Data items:
++++++++

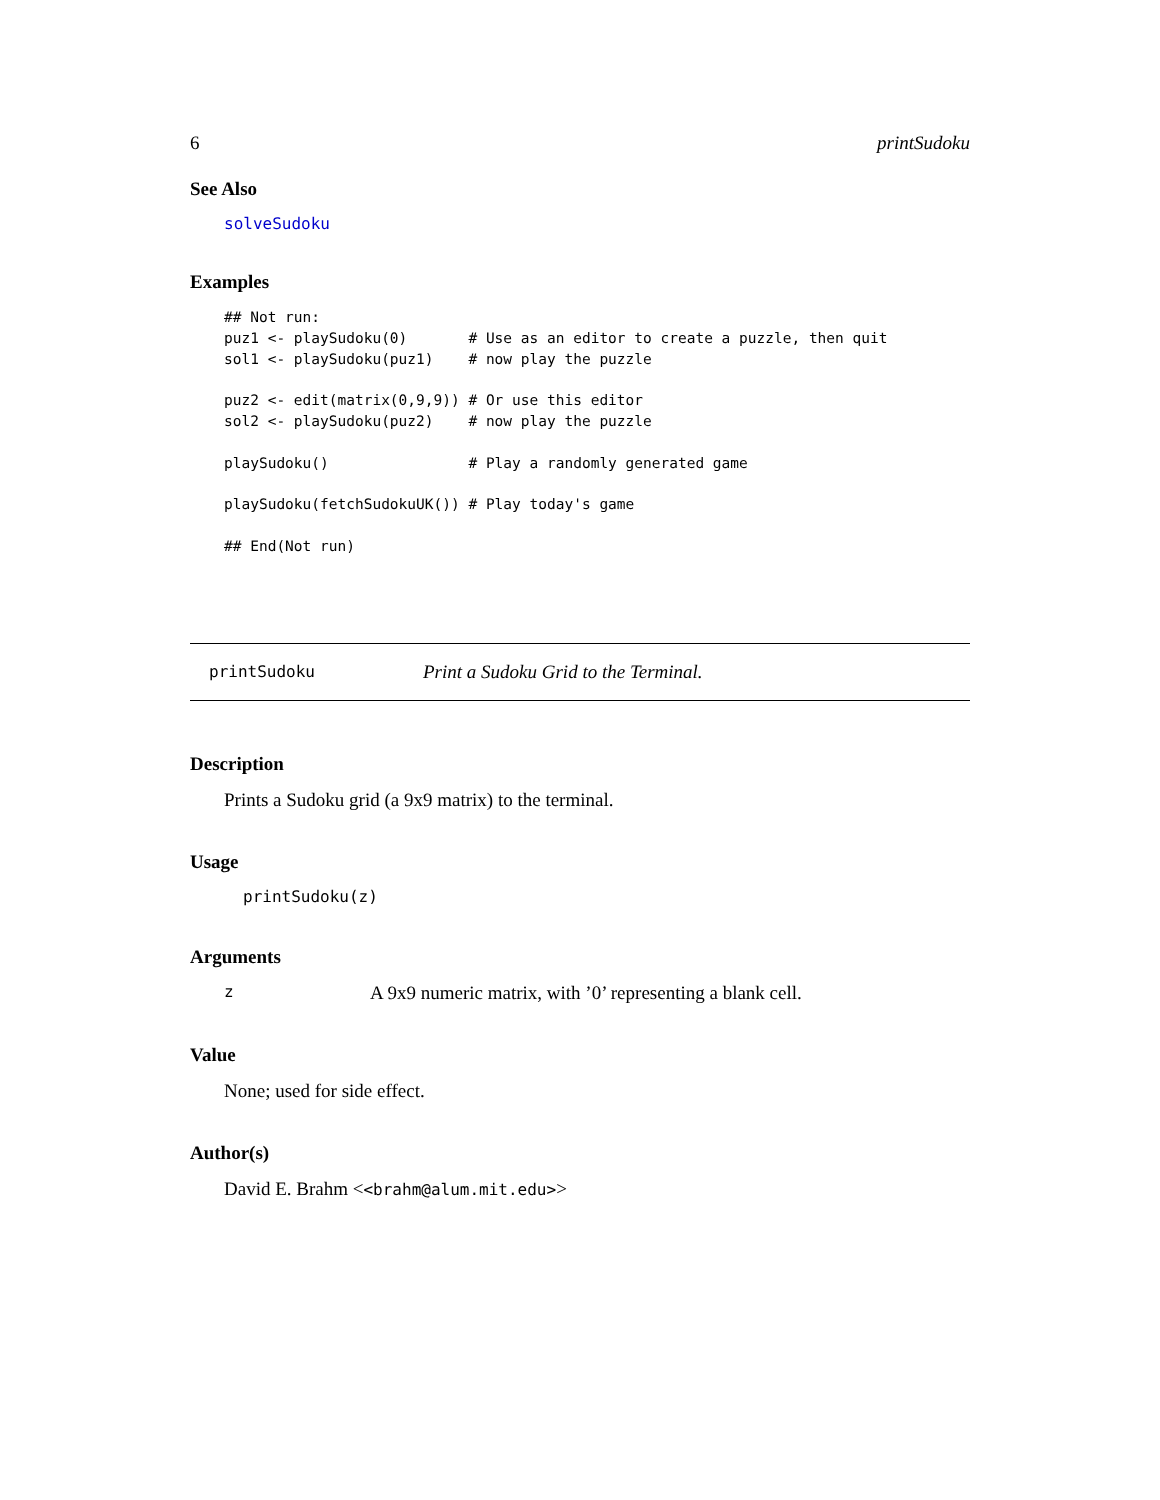6 printSudoku
See Also
solveSudoku
Examples
## Not run:
puz1 <- playSudoku(0)       # Use as an editor to create a puzzle, then quit
sol1 <- playSudoku(puz1)    # now play the puzzle

puz2 <- edit(matrix(0,9,9)) # Or use this editor
sol2 <- playSudoku(puz2)    # now play the puzzle

playSudoku()                # Play a randomly generated game

playSudoku(fetchSudokuUK()) # Play today's game

## End(Not run)
printSudoku Print a Sudoku Grid to the Terminal.
Description
Prints a Sudoku grid (a 9x9 matrix) to the terminal.
Usage
printSudoku(z)
Arguments
z A 9x9 numeric matrix, with ’0’ representing a blank cell.
Value
None; used for side effect.
Author(s)
David E. Brahm <<brahm@alum.mit.edu>>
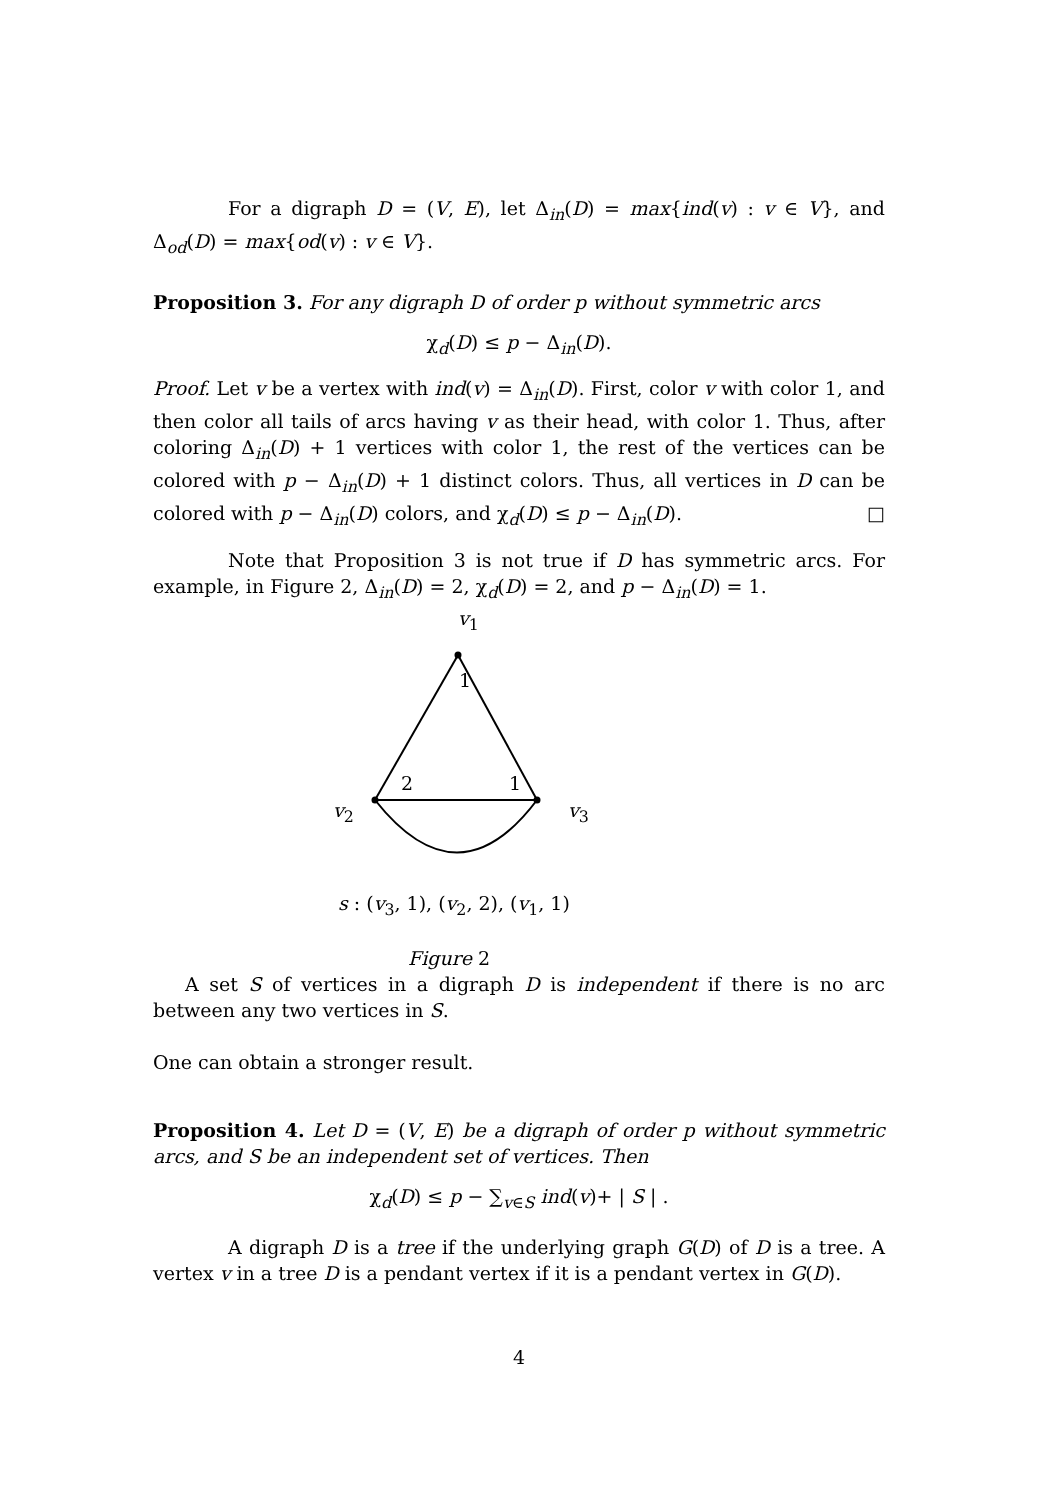For a digraph D = (V, E), let Δ<sub>in</sub>(D) = max{ind(v) : v ∈ V}, and Δ<sub>od</sub>(D) = max{od(v) : v ∈ V}.
Proposition 3. For any digraph D of order p without symmetric arcs
χ<sub>d</sub>(D) ≤ p − Δ<sub>in</sub>(D).
Proof. Let v be a vertex with ind(v) = Δ<sub>in</sub>(D). First, color v with color 1, and then color all tails of arcs having v as their head, with color 1. Thus, after coloring Δ<sub>in</sub>(D) + 1 vertices with color 1, the rest of the vertices can be colored with p − Δ<sub>in</sub>(D) + 1 distinct colors. Thus, all vertices in D can be colored with p − Δ<sub>in</sub>(D) colors, and χ<sub>d</sub>(D) ≤ p − Δ<sub>in</sub>(D). □
Note that Proposition 3 is not true if D has symmetric arcs. For example, in Figure 2, Δ<sub>in</sub>(D) = 2, χ<sub>d</sub>(D) = 2, and p − Δ<sub>in</sub>(D) = 1.
v<sub>1</sub>
1
2 1
v<sub>2</sub> v<sub>3</sub>
s : (v<sub>3</sub>, 1), (v<sub>2</sub>, 2), (v<sub>1</sub>, 1)
Figure 2
A set S of vertices in a digraph D is independent if there is no arc between any two vertices in S.
One can obtain a stronger result.
Proposition 4. Let D = (V, E) be a digraph of order p without symmetric arcs, and S be an independent set of vertices. Then
χ<sub>d</sub>(D) ≤ p − ∑<sub>v∈S</sub> ind(v)+ | S | .
A digraph D is a tree if the underlying graph G(D) of D is a tree. A vertex v in a tree D is a pendant vertex if it is a pendant vertex in G(D).
4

++++++++

Transcribe every entry exactly. Leave out the pictures.

6 printSudoku
See Also
solveSudoku
Examples
## Not run:
puz1 <- playSudoku(0)       # Use as an editor to create a puzzle, then quit
sol1 <- playSudoku(puz1)    # now play the puzzle

puz2 <- edit(matrix(0,9,9)) # Or use this editor
sol2 <- playSudoku(puz2)    # now play the puzzle

playSudoku()                # Play a randomly generated game

playSudoku(fetchSudokuUK()) # Play today's game

## End(Not run)
printSudoku Print a Sudoku Grid to the Terminal.
Description
Prints a Sudoku grid (a 9x9 matrix) to the terminal.
Usage
printSudoku(z)
Arguments
z A 9x9 numeric matrix, with ’0’ representing a blank cell.
Value
None; used for side effect.
Author(s)
David E. Brahm <<brahm@alum.mit.edu>>
For a digraph D = (V, E), let Δ<sub>in</sub>(D) = max{ind(v) : v ∈ V}, and Δ<sub>od</sub>(D) = max{od(v) : v ∈ V}.
Proposition 3. For any digraph D of order p without symmetric arcs
χ<sub>d</sub>(D) ≤ p − Δ<sub>in</sub>(D).
Proof. Let v be a vertex with ind(v) = Δ<sub>in</sub>(D). First, color v with color 1, and then color all tails of arcs having v as their head, with color 1. Thus, after coloring Δ<sub>in</sub>(D) + 1 vertices with color 1, the rest of the vertices can be colored with p − Δ<sub>in</sub>(D) + 1 distinct colors. Thus, all vertices in D can be colored with p − Δ<sub>in</sub>(D) colors, and χ<sub>d</sub>(D) ≤ p − Δ<sub>in</sub>(D). □
Note that Proposition 3 is not true if D has symmetric arcs. For example, in Figure 2, Δ<sub>in</sub>(D) = 2, χ<sub>d</sub>(D) = 2, and p − Δ<sub>in</sub>(D) = 1.
v<sub>1</sub>
1
2 1
v<sub>2</sub> v<sub>3</sub>
s : (v<sub>3</sub>, 1), (v<sub>2</sub>, 2), (v<sub>1</sub>, 1)
Figure 2
A set S of vertices in a digraph D is independent if there is no arc between any two vertices in S.
One can obtain a stronger result.
Proposition 4. Let D = (V, E) be a digraph of order p without symmetric arcs, and S be an independent set of vertices. Then
χ<sub>d</sub>(D) ≤ p − ∑<sub>v∈S</sub> ind(v)+ | S | .
A digraph D is a tree if the underlying graph G(D) of D is a tree. A vertex v in a tree D is a pendant vertex if it is a pendant vertex in G(D).
4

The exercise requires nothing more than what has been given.